Question

The percentage of $C,{\text{ }}H{\text{ }}and{\text{ }}N$ in an organic compound is 40%, 13.3% and 46.7% respectively then its empirical formula is:

$${A.{\text{ }}{C_3}{H_{13}}{N_3}} \\\ {B.{\text{ }}C{H_2}N} \\\ {C.{\text{ }}C{H_4}N} \\\ {D.{\text{ }}C{H_5}N}$$

Answer 1

We must know that the empirical formula is the simplest positive integer ration possible for atoms present in any compound.

Complete answer:
Let’s start by discussing a little about the empirical formula; empirical formula is the simplest positive integer ration possible for atoms present in any compound. For calculating the empirical formula follows the following:
Convert the percentages into masses.
Then calculate the moles of the given atom present in the molecule for that particular mass
Divide each mole value by the smallest number of moles calculated and rounded off to an integer.

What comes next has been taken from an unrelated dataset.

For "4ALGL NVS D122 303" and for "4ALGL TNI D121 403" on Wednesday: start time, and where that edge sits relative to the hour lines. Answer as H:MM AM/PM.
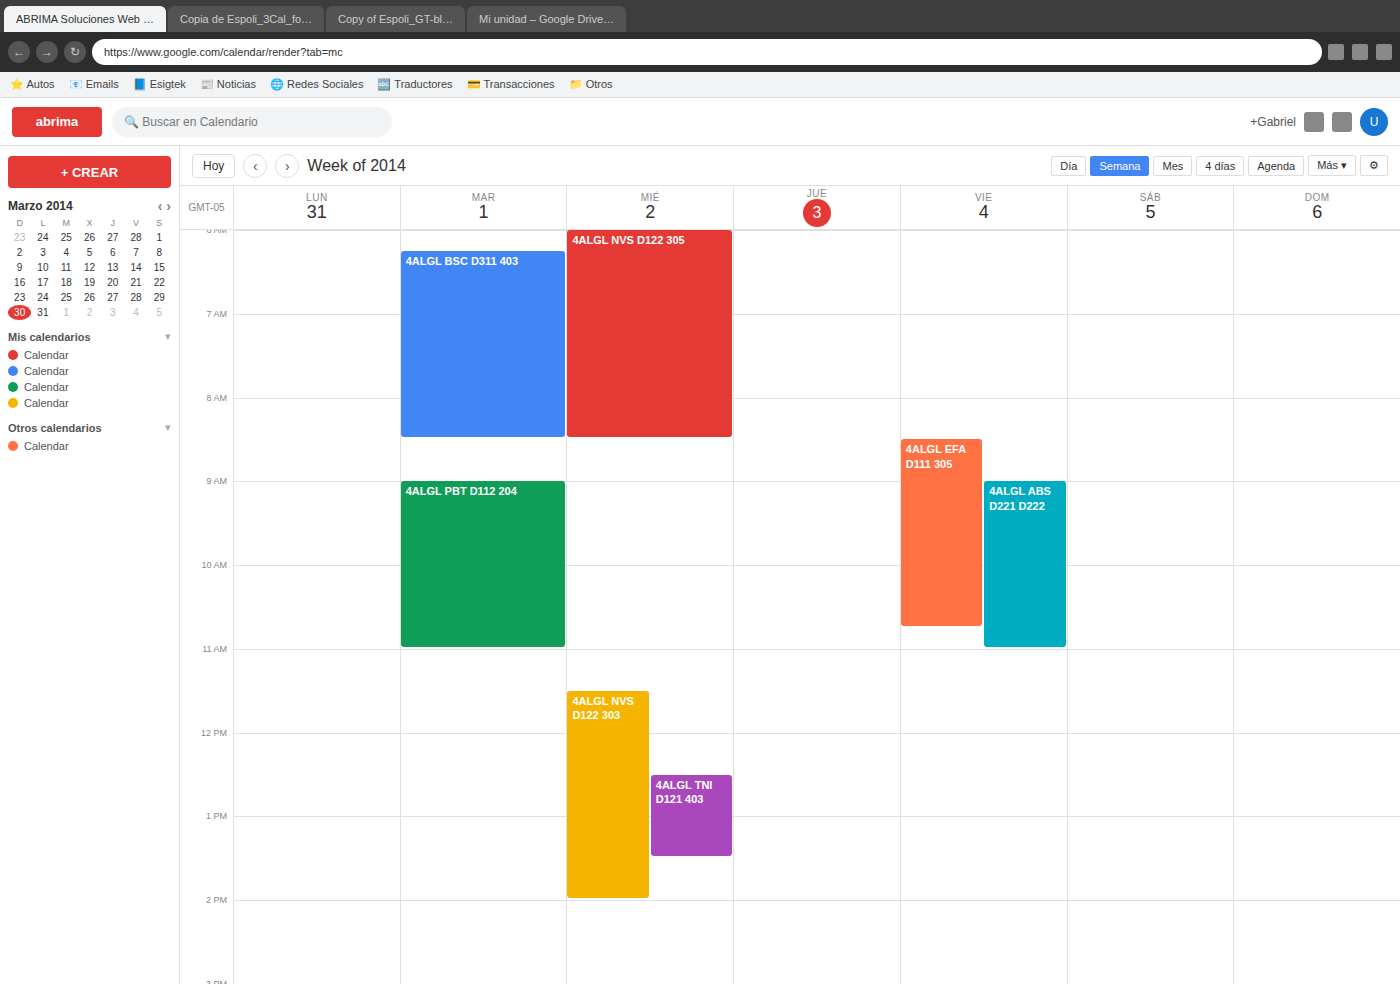
"4ALGL NVS D122 303": 11:30 AM, halfway between the 11 AM and 12 PM lines. "4ALGL TNI D121 403": 12:30 PM, halfway between the 12 PM and 1 PM lines.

Here we get the empirical ratio.
Let’s formula be ${C_n}{H_m}{N_p}$ and the molecular mass be $100g$. Now we are given that Carbon is 40% so it $40g$, hydrogen is 13.3% so it is $13.3g$ and nitrogen is 46.7% so it is $46.7g$.
Now, the atomic weight of C, H, and N are 12, 1, and 14 respectively.
So, n will be 40 divided by 12 which will be 3.33, m will be 13.3 divided by 1 which will be 13.3 and p will be 46.7 divided by 14 which will be 3.33.
So the ratio of $C:H:N$ will be like $3.33:13.3:3.33$, but we require all this in positive integers, and decimals are not allowed so we will try to divide the whole into 3.33. By dividing we get the ratio of $C:H:N$ as $1:4:1$.
So, the answer to this question is $C{H_4}N$.

Note:
We can use empirical formulas to study about the ration in which the atoms are present in the molecule and not the number of elements present in the molecule. Also, the empirical formula does not tell the true identity of the molecule. Well, even after such drawbacks it is very useful for doing compound analysis of some unknown compound.